Would you opt for a university or a conservatoire? Source: Shutterstock

The benefits of a university and conservatoire education have long been debated, yet the differences aren’t always clear.

To reiterate, a university education refers to education and research that results in an academic degree in various disciplines, typically providing undergraduate education and postgraduate education. A conservatoire education, on the other hand, has a strong vocational, performance orientation and course structures are focused on creative specialisms like dance, music and the arts.

The core advantages of a conservatoire education

Conservatoires offer multiple benefits for creative and innovative students.

Providing detailed drama, music and art-based courses, you’ll be entering a domain full of like-minded learners. Instilling a domino effect of creativity and artistry, behind-the-scenes of conservatoires lies a balance of business training and practical sessions, enabling students to become both performers and producers.

According to UCAS, “Professional musicians teach at conservatoires as part of their portfolios, and many teach at more than one conservatoire. At the postgraduate level, students can choose to study under a particular tutor because of their reputation and distinction in their field. A particular tutor can be the main driving factor for choosing to study at a particular conservatoire.”

So, if you want to develop a specific artistic discipline, a conservatoire could be the best option to lead with.

Check out established conservatoires like Trinity Laban or the Royal Conservatoire of Scotland to gain a better understanding of the courses offered and the facilities conservatoires promote.

The core advantages of a university education

Unlike a conservatoire, a university education supplies students with a plethora of degrees in a multitude of disciplines.

While universities generally offer creative courses in performance arts, music, theatre and more, they don’t necessarily have the exact same facilities a conservatoire may provide.

Connecting you to a network of potential employers and professors, distance and blended learning courses can be moulded to your lifestyle, as well as many accelerated degree programmes.
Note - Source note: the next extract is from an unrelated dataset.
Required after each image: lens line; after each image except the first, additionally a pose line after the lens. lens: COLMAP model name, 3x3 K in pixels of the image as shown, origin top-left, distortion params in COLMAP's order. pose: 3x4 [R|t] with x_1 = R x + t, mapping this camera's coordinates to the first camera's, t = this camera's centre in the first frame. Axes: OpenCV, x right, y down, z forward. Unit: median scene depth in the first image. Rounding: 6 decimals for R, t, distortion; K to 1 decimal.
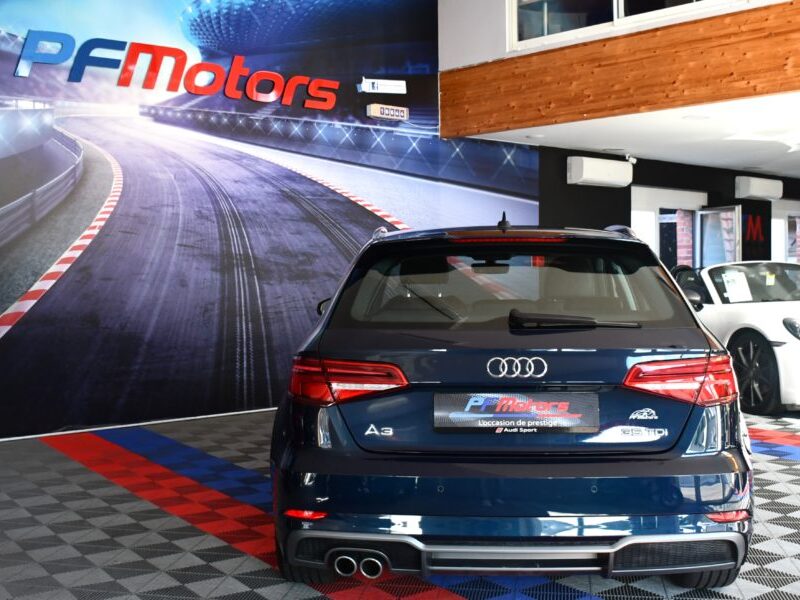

A university has the choice to be solely creative, but you may find that conservatoires prepare you more for rigorous full-time training and that the classes are smaller, or that there may be more individual attention.

Also, a university with a dance or arts department will offer a broader curriculum with an opportunity to minor or double major in a non-arts related field, but conservatoires can still offer BFA degree programmes.

Either way, both higher education styles suit degree applicants from a multitude of disciplines. It’s just a matter of finding which course suits your aspirations best!